European leaders ganged up Thursday against a favorite target — fat bonuses to bailed-out bankers.
British Prime Minister Gordon Brown and French President Nicolas Sarkozy agreed it was a good idea to slap higher taxes on performance pay, especially considering they are back on the rise soon after last year's financial meltdown that led to taxpayer-funded bailouts in some cases. German Chancellor Angela Merkel also embraced the idea.
"We agree that a one-off tax in relation to bonuses should be considered a priority," the two wrote in an editorial in the Wall Street Journal.
Brown's government on Wednesday said it would impose a one-time 50 percent tax on 2009 bonuses above 25,000 pounds ($40,800), and French and British diplomats said Sarkozy made a similar commitment.
The French and British leaders met in Brussels ahead of an EU summit Thursday and "are completely aligned," said a British diplomat, who demanded anonymity because the talks were private.
Brown also wrote a letter to his 26 fellow EU leaders, urging them to take quick action on climbing bank bonuses.
"Again now, banks have made very large profits, and some of their employees have received bonuses equal to many multiples of average earnings," he wrote.
"While the benefits of success are reaped by the few, the costs of failure are borne by the many. We must therefore act," he wrote.
Merkel threw the weight of the EU's economic powerhouse behind the idea. She described Britain's tax as an "attractive idea" that might encourage some lessons to be learned in London's financial district.
"We have always repeatedly said, from the German point of view, that we want banks and their businesses to pay a share, that the burdens of the crises could be shared and not loaded on to taxpayers alone," she said at a meeting of European center-right leaders in Bonn, Germany.
An official in the French Finance Ministry said France has decided on a one-off tax for 2009 bonuses, and that France needed it to be accepted in other financial centers before working out details.
Last month France's government issued new rules to all banks operating in France — foreign banks included — that limited bonuses.
The rules will force banks to spread out compensation over several years to ensure pay reflects long-term performance and doesn't reward risky decisions that soon turn bad. At least half of the bonus will be withheld, to be paid over three years depending on performance.
The bonus amounts and how they are distributed must be published each year.
Presidential spokesman Franck Louvrier wouldn't confirm published reports that France had decided to follow Britain with a 50 percent bonus tax, saying only that no decision had been made.
European Commission President Jose Manuel Barroso also warned that "we cannot have a simple return to business as usual and that would apply to the bonuses," his spokeswoman Pia Ahrenkilde Hansen said.
The Brown-Sarkozy byline appeared to heal a rift in Anglo-French relations that opened over the appointment last month of Frenchman Michel Barnier to oversee EU financial markets, including the City.
Sarkozy had proclaimed victory over Barnier's appointment and denounced "Anglo-American" finance methods for causing the global economic meltdown.
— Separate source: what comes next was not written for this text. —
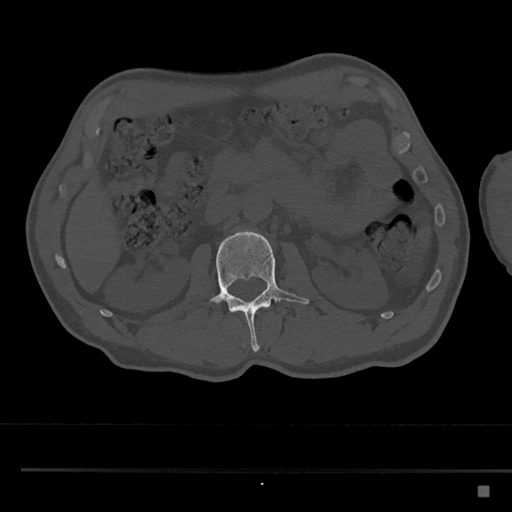
CT including the spine, one axial slice. Slice 759 of 797 in the series (ordered by position). 120 kVp. Bone window (W 1800 / L 400 HU). 512 × 512 image matrix, field of view 391 × 391 mm. Male patient, age 59 years. Case-level facts recorded for this patient, not image findings: primary cancer: prostate.
Structures marked on this image (semi-automatically segmented with operator editing):
- L2 vertebra: box from (x=211, y=230) to (x=309, y=352) px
British bankers responded angrily, and the dispute reportedly scuppered a Sarkozy-Brown meeting in London last Friday.
The British official said the leaders' 30-minute meeting Thursday was convivial and was "to use the French phrase, a tete-a-tete'" meaning the leaders met with only one interpreter present.
Attempts to impose similar bonus taxes in the United States have faltered in the Congress. The House of Representatives voted in March to impose a 90 percent bonus tax at companies that received at least $5 billion in federal bailout money, but a similar effort in the Senate to pass a smaller 70 percent tax covering a wider range of companies faltered.
U.S. investment bank Goldman Sachs announced Thursday its top executives will not be receiving cash bonuses in 2009, as the Wall Street giant bowed to sharp criticism over its pay practices.